While there have been no major incidents of inaccurate reporting due to a deepfake, or prolonged investigations into the authenticity of media suspected to be a deepfake, there is a need for newsrooms to build a collaborative approach to dealing with them.

Major newsrooms have signed up with technology companies to combat disinformation, specifically, deepfakes. The New York Times, CBC and the BBC have partnered with Microsoft’s Project Origin to test the company’s authenticity technology.

The same companies are also reportedly testing the use of deepfakes to protect journalists reporting in hostile environments. In a positive twist, a deepfake could be employed to change the journalist’s identity while allowing them to report through audio or video.

The Wall Street Journal has formed a committee of 21 newsroom members across different departments that will help identify disinformation, including “AI-synthesized media” (deepfakes.)    

8. Coverage of deepfakes

The mainstream media has been responsive to the threat of deepfakes with coverage appearing in The New York Times, The Wall Street Journal, The Washington Post, The Guardian, the BBC, and the CBC.

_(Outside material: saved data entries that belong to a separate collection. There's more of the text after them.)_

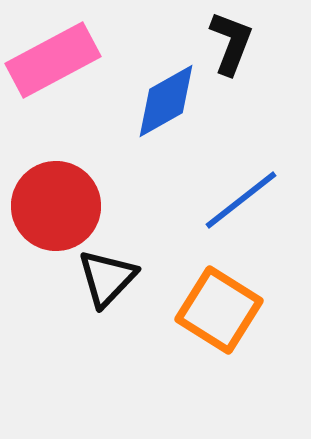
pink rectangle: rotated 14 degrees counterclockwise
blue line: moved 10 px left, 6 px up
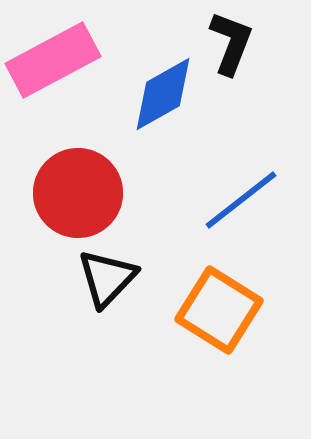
blue diamond: moved 3 px left, 7 px up
red circle: moved 22 px right, 13 px up
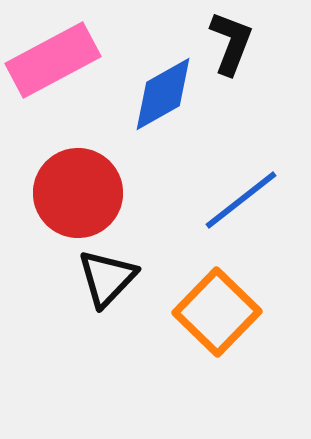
orange square: moved 2 px left, 2 px down; rotated 12 degrees clockwise
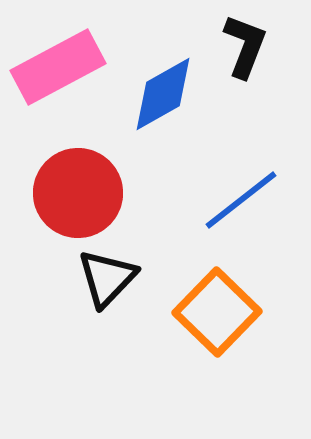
black L-shape: moved 14 px right, 3 px down
pink rectangle: moved 5 px right, 7 px down
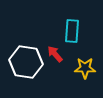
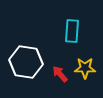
red arrow: moved 5 px right, 20 px down
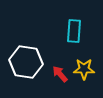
cyan rectangle: moved 2 px right
yellow star: moved 1 px left, 1 px down
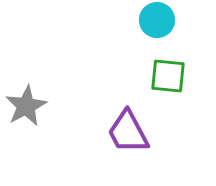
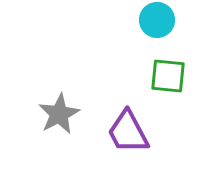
gray star: moved 33 px right, 8 px down
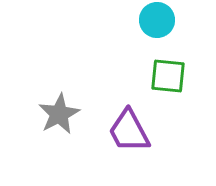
purple trapezoid: moved 1 px right, 1 px up
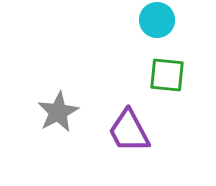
green square: moved 1 px left, 1 px up
gray star: moved 1 px left, 2 px up
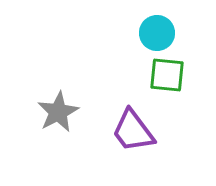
cyan circle: moved 13 px down
purple trapezoid: moved 4 px right; rotated 9 degrees counterclockwise
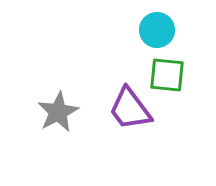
cyan circle: moved 3 px up
purple trapezoid: moved 3 px left, 22 px up
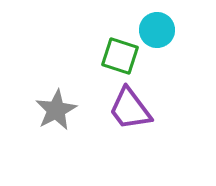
green square: moved 47 px left, 19 px up; rotated 12 degrees clockwise
gray star: moved 2 px left, 2 px up
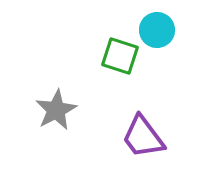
purple trapezoid: moved 13 px right, 28 px down
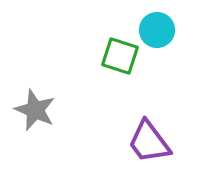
gray star: moved 21 px left; rotated 21 degrees counterclockwise
purple trapezoid: moved 6 px right, 5 px down
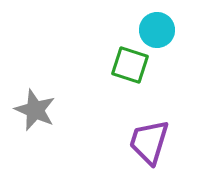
green square: moved 10 px right, 9 px down
purple trapezoid: rotated 54 degrees clockwise
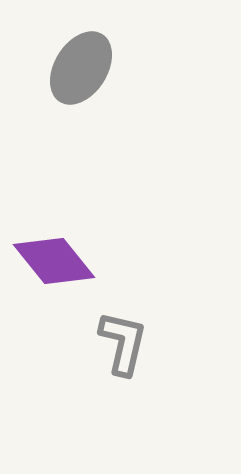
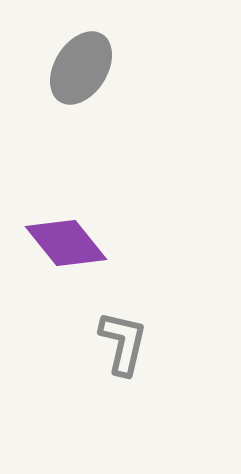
purple diamond: moved 12 px right, 18 px up
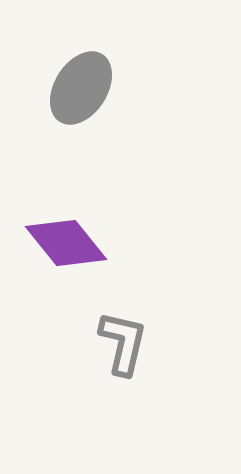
gray ellipse: moved 20 px down
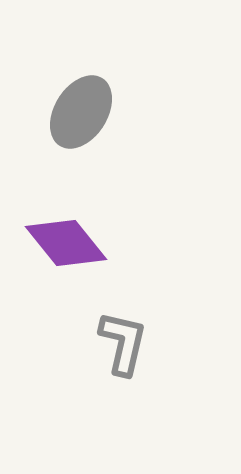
gray ellipse: moved 24 px down
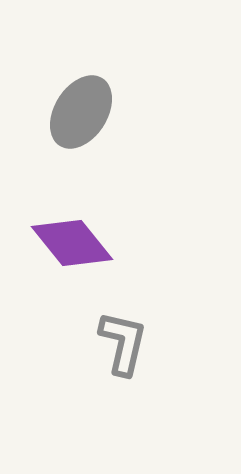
purple diamond: moved 6 px right
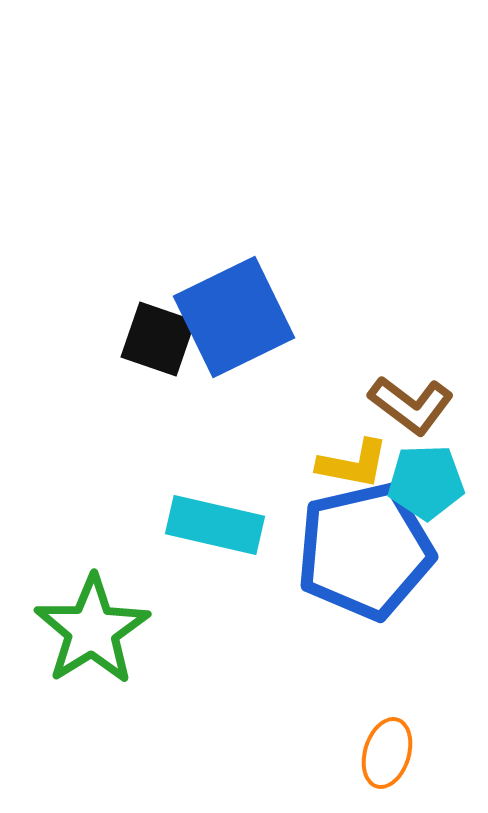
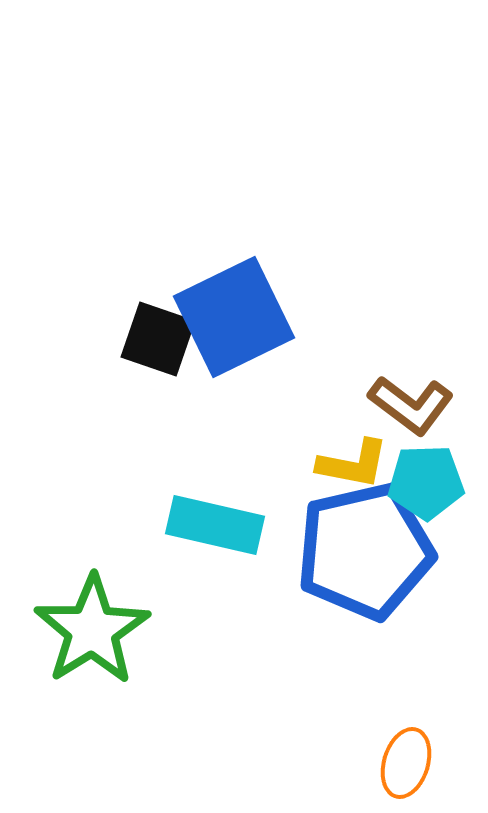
orange ellipse: moved 19 px right, 10 px down
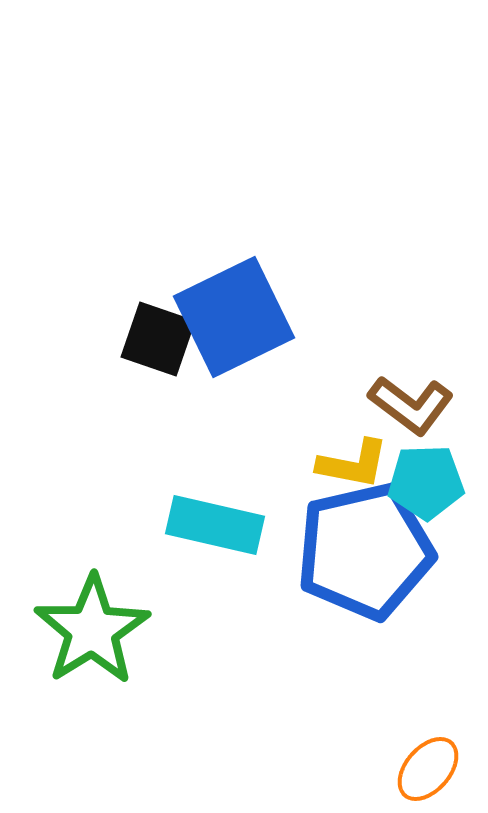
orange ellipse: moved 22 px right, 6 px down; rotated 24 degrees clockwise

Most outlets focused on, yet struggled to specify, how much of a problem deepfakes can be. While accurately pointing out the potential harm, they were less certain on where its next realistic target, and consequential damage, would be. More recent coverage discusses whether the deepfake threat to the U.S. election was overblown by the media.       

The media has also done a reasonable job of covering the harm done by deepfakes against women, usually in response to inciting incidents.

While coverage focuses on the incident and the enormity of harm, it usually lacks in providing context to solutions or policy redressal in this area.